LGBTQ studies is led by an advisory council made up of LGBTQ-affiliated faculty and staff from various departments. The program builds from the LGBTQ/Sexualities research cluster that was founded in 2004.
When asked about the possiblity of a LGBTQ studies major, Cvetkovich said they are likely to continue partnering with the WGS major.
“We are hoping to see WGS become a department in the coming years, which would in turn create more resources for (LGBTQ) studies,” Cvetkovich said.
Marketing sophomore Aleyiah Pena is currently working on the LGBTQ studies minor. She added the minor after taking Intro to LGBTQ Studies and thought it would be interesting to learn about the history.
“Since I’m a marketing major, I have to know how many different people think, because you have to market toward them and really know your audience in order to do it right,” Pena said. “I feel like with this (LGBTQ studies minor) I’m diversifiying my knowledge of different people and learning about where they come from and what they’ve been through.”
As someone who identifies with the LGBTQ community, Pena said taking LGBTQ studies courses has brought her closer to the community because she is more informed about sexuality.
Pena is not alone.

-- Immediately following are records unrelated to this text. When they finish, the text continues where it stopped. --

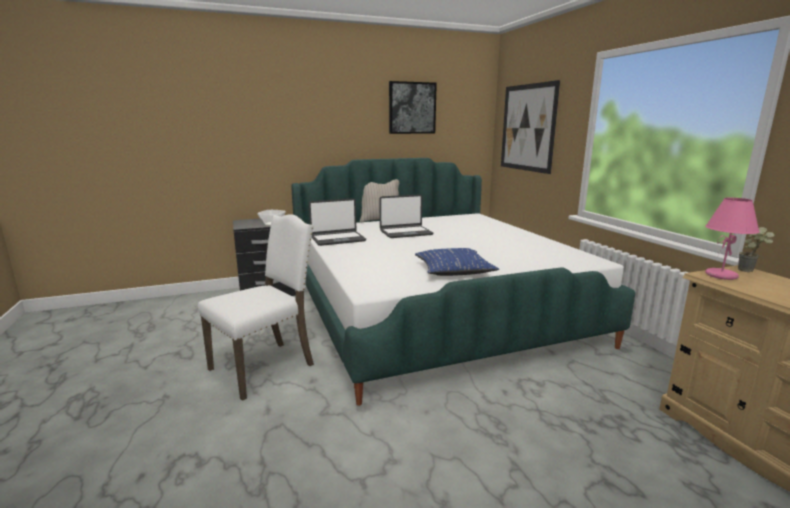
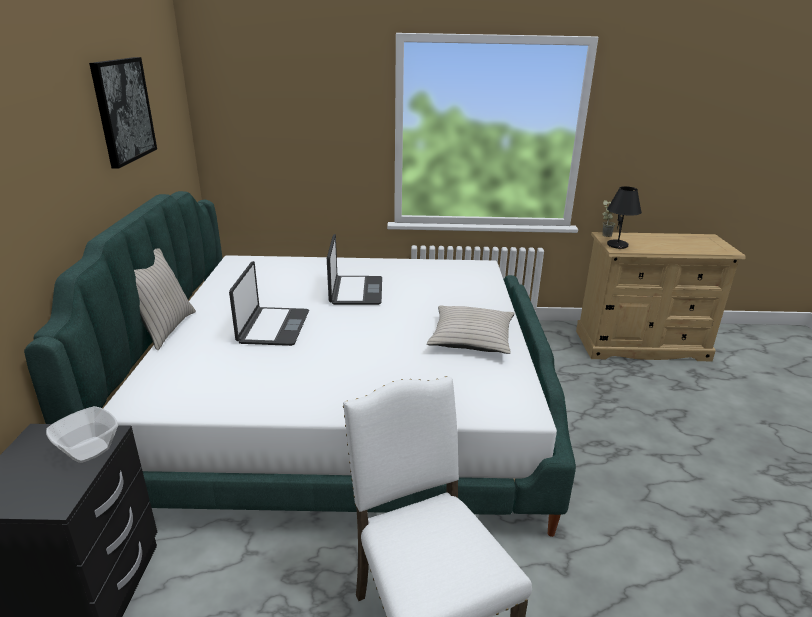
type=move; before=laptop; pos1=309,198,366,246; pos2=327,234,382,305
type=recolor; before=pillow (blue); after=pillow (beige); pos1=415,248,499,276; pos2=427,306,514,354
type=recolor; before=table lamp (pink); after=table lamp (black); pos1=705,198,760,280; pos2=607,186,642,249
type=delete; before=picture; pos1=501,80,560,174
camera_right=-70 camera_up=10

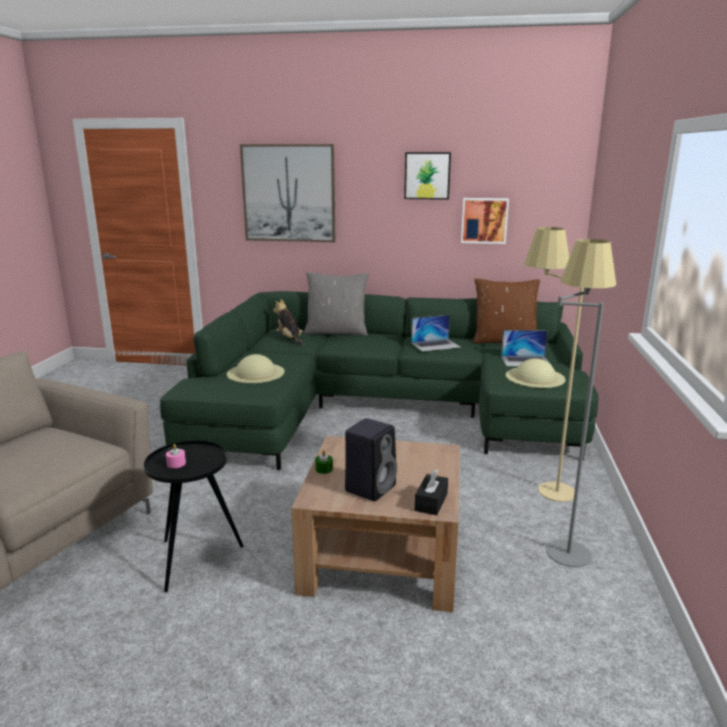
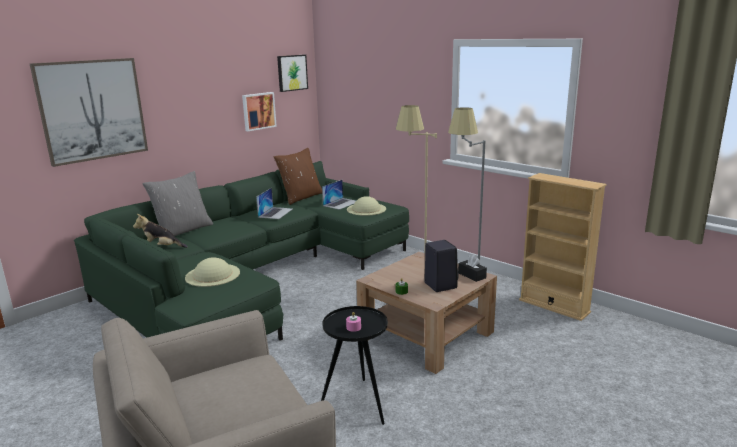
type=move; before=picture; pos1=404,152,451,200; pos2=277,55,308,92
type=insert; after=bookcase (beige); pos2=519,173,607,321
camera_right=-55 camera_up=0

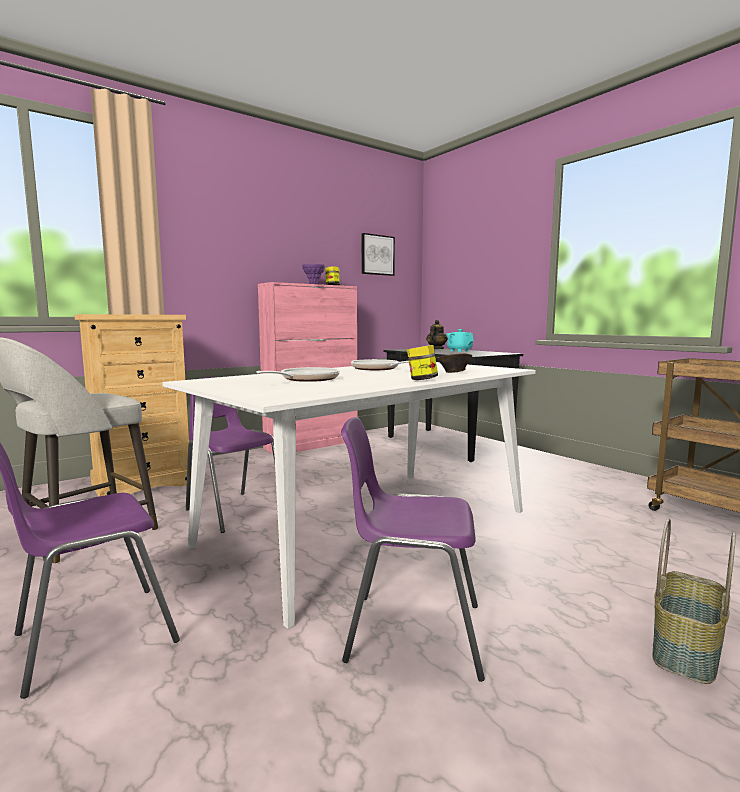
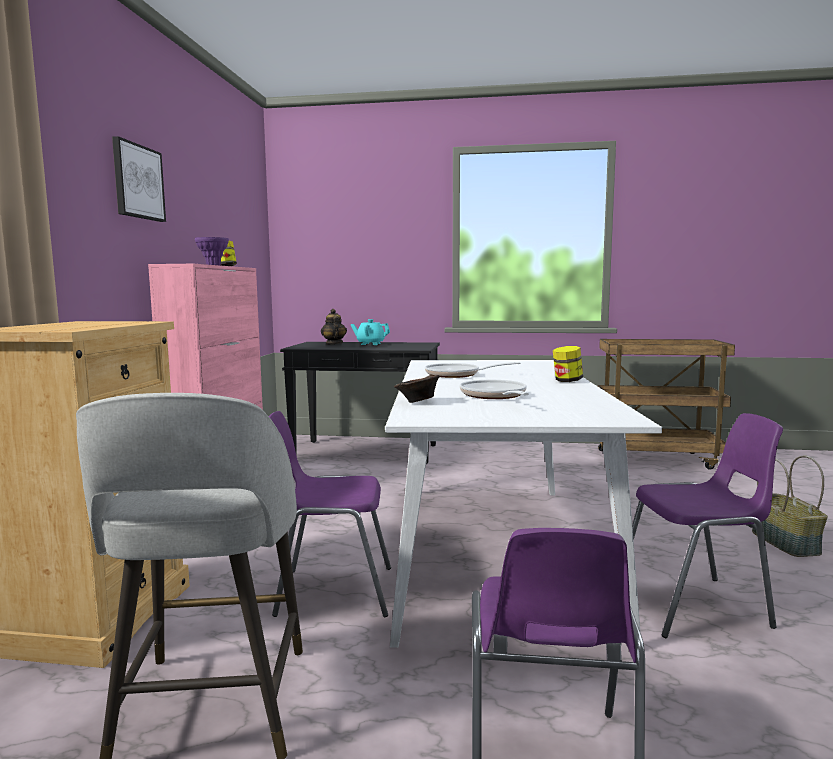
type=move; before=picture; pos1=361,233,395,276; pos2=112,136,166,222
type=move; before=bowl (brown); pos1=436,353,472,373; pos2=394,375,440,403
type=rotate; before=chair (purple); pos1=341,417,485,682; pos2=632,413,783,638; turn=-150
camera_right=-45 camera_up=0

Undeclared freshman Bobby Scherer is working on the LGBTQ studies certificate.
“I was looking for another class to fill out my schedule, and I found Intro to LGBTQ Studies and thought it would be interesting to take,” Scherer said. “I was asked if I wanted to do the certificate too and I thought it would be a cool thing to be part of.”
Scherer said he hopes to soon declare majors in government and sociology and believes learning about the LGBTQ community will help him better understand people and work with them.
“I am gay, but knowing more about the history will help me to better help other people and to be a better person in general,” Scherer said.
The program will be celebrating its launch this Thursday and Friday by hosting the “Queer Camaraderie” symposium.